A complete answer retypes each of the records below precisely and includes none of the pictures.

==============================

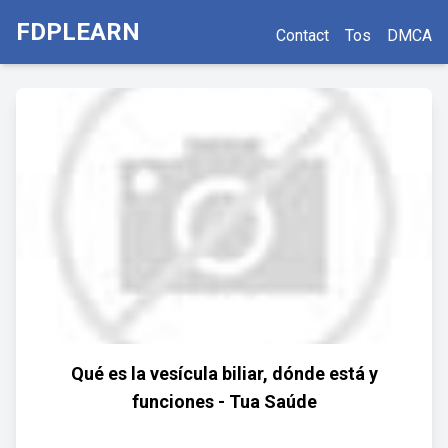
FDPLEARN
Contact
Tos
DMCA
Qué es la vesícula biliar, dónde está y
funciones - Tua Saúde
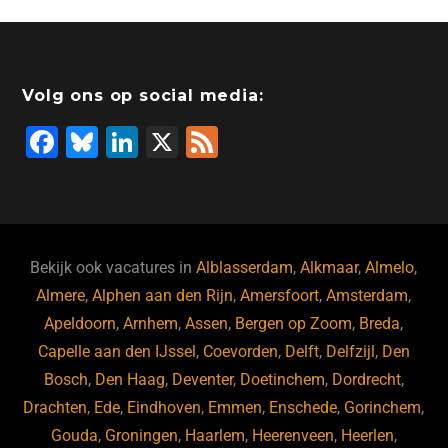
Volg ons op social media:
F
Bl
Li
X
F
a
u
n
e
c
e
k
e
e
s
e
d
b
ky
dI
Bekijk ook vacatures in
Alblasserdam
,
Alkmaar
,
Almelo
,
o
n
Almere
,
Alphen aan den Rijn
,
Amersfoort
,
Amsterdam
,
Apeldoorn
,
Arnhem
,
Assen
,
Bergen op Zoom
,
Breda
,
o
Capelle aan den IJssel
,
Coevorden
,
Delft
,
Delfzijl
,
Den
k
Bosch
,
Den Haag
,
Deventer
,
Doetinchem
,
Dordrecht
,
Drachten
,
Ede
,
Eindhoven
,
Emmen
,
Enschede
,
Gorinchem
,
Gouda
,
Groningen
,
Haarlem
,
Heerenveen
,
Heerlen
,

==============================

> **Result of this task**
FDPLEARN
Contact
Tos
DMCA
Qué es la vesícula biliar, dónde está y
funciones - Tua Saúde
Volg ons op social media:
F
Bl
Li
X
F
a
u
n
e
c
e
k
e
e
s
e
d
b
ky
dI
Bekijk ook vacatures in
Alblasserdam
,
Alkmaar
,
Almelo
,
o
n
Almere
,
Alphen aan den Rijn
,
Amersfoort
,
Amsterdam
,
Apeldoorn
,
Arnhem
,
Assen
,
Bergen op Zoom
,
Breda
,
o
Capelle aan den IJssel
,
Coevorden
,
Delft
,
Delfzijl
,
Den
k
Bosch
,
Den Haag
,
Deventer
,
Doetinchem
,
Dordrecht
,
Drachten
,
Ede
,
Eindhoven
,
Emmen
,
Enschede
,
Gorinchem
,
Gouda
,
Groningen
,
Haarlem
,
Heerenveen
,
Heerlen
,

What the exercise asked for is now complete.